Exercise objective —
Format the listing from the line containing "need the current the ammeter shows. answer like 3.9" through the line containing "val: 100 (A)" as a Markdown table with the columns Row and Listing line, numbering each row and skipping blank lines. Omit the pictures from the table.

Available data —
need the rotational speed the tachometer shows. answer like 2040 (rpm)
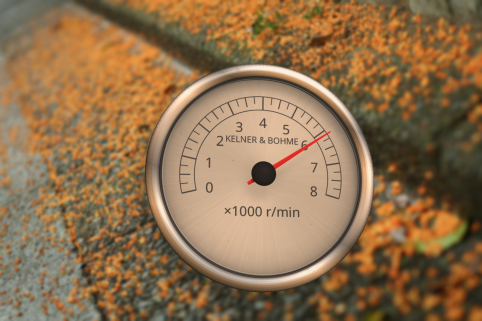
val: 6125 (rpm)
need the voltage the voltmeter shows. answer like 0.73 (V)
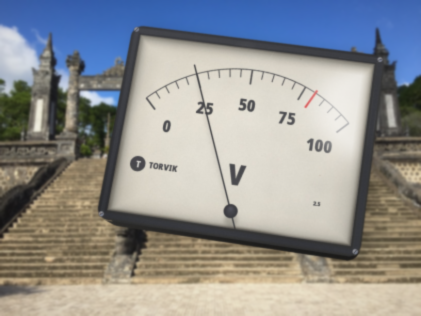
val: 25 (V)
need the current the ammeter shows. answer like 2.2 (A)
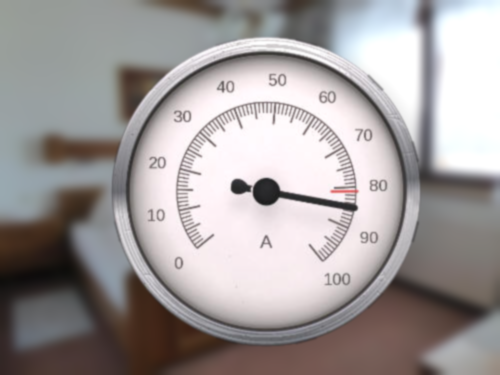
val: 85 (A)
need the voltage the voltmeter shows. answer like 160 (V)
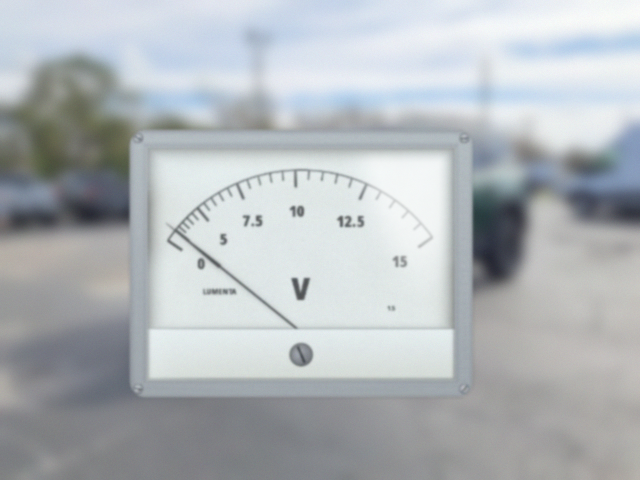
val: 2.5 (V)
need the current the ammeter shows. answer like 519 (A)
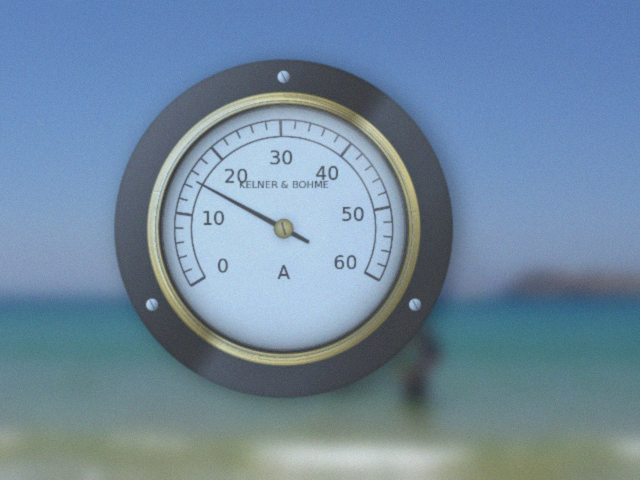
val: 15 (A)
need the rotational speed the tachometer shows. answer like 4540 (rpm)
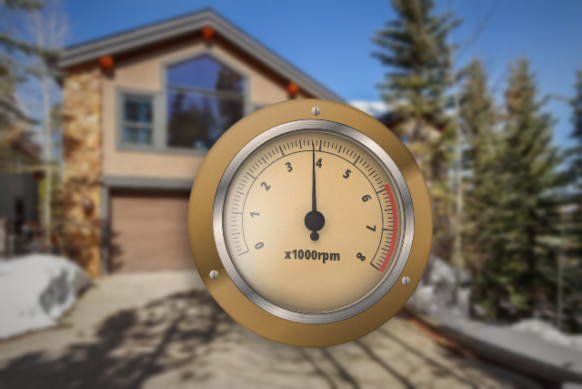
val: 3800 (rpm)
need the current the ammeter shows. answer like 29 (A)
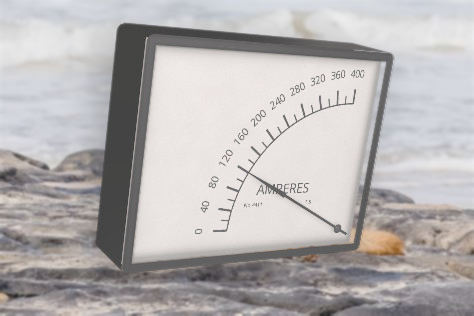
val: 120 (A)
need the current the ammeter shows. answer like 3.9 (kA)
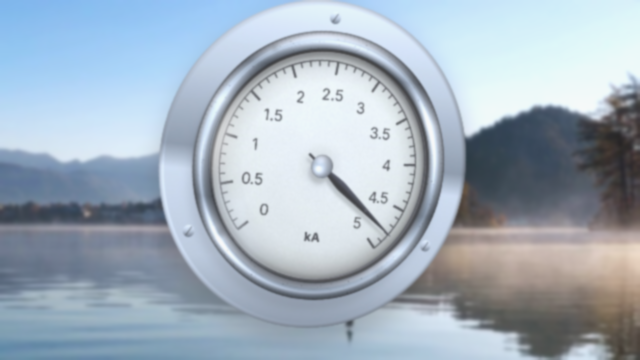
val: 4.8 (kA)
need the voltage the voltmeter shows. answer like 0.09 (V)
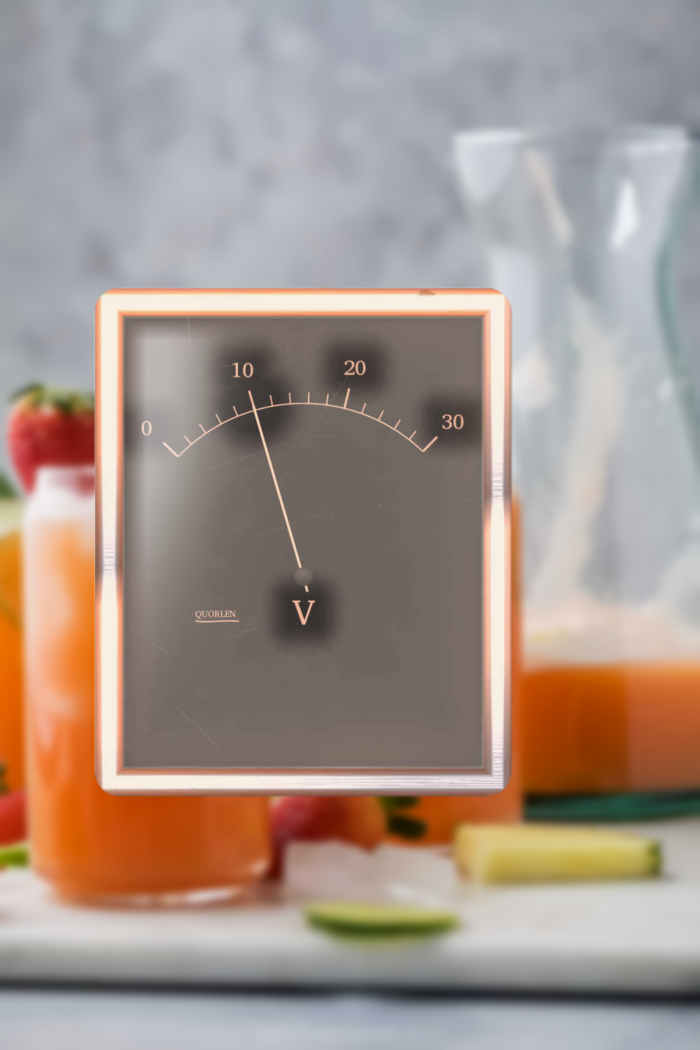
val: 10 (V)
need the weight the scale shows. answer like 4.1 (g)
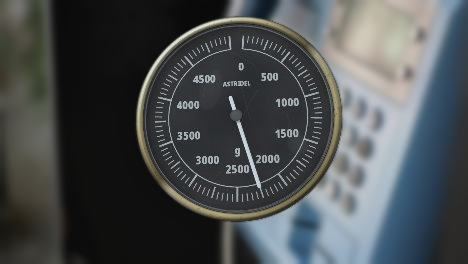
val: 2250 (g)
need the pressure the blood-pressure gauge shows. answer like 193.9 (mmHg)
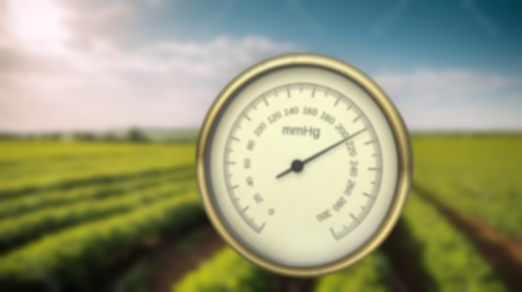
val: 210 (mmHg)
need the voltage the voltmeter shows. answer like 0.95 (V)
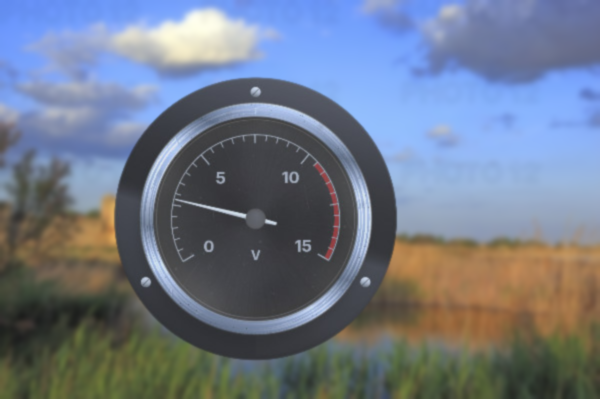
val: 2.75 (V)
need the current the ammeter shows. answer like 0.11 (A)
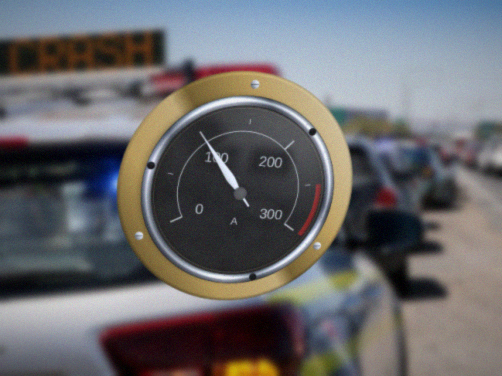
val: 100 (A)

--

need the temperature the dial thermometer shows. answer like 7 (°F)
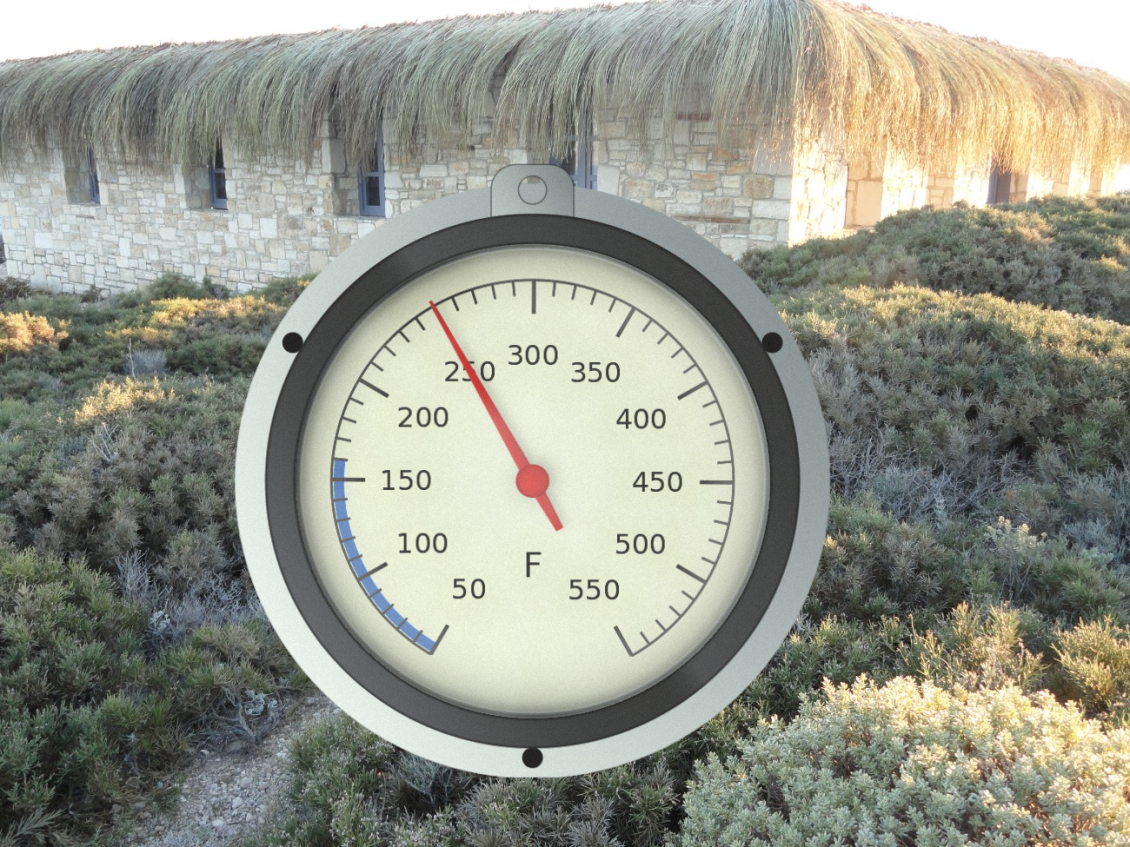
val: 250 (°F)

...

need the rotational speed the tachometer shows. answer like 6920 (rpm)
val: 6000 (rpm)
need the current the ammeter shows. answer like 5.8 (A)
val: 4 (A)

Response area —
| Row | Listing line |
|---|---|
| 1 | need the current the ammeter shows. answer like 3.9 (kA) |
| 2 | val: 4.8 (kA) |
| 3 | need the voltage the voltmeter shows. answer like 0.09 (V) |
| 4 | val: 10 (V) |
| 5 | need the weight the scale shows. answer like 4.1 (g) |
| 6 | val: 2250 (g) |
| 7 | need the pressure the blood-pressure gauge shows. answer like 193.9 (mmHg) |
| 8 | val: 210 (mmHg) |
| 9 | need the voltage the voltmeter shows. answer like 0.95 (V) |
| 10 | val: 2.75 (V) |
| 11 | need the current the ammeter shows. answer like 0.11 (A) |
| 12 | val: 100 (A) |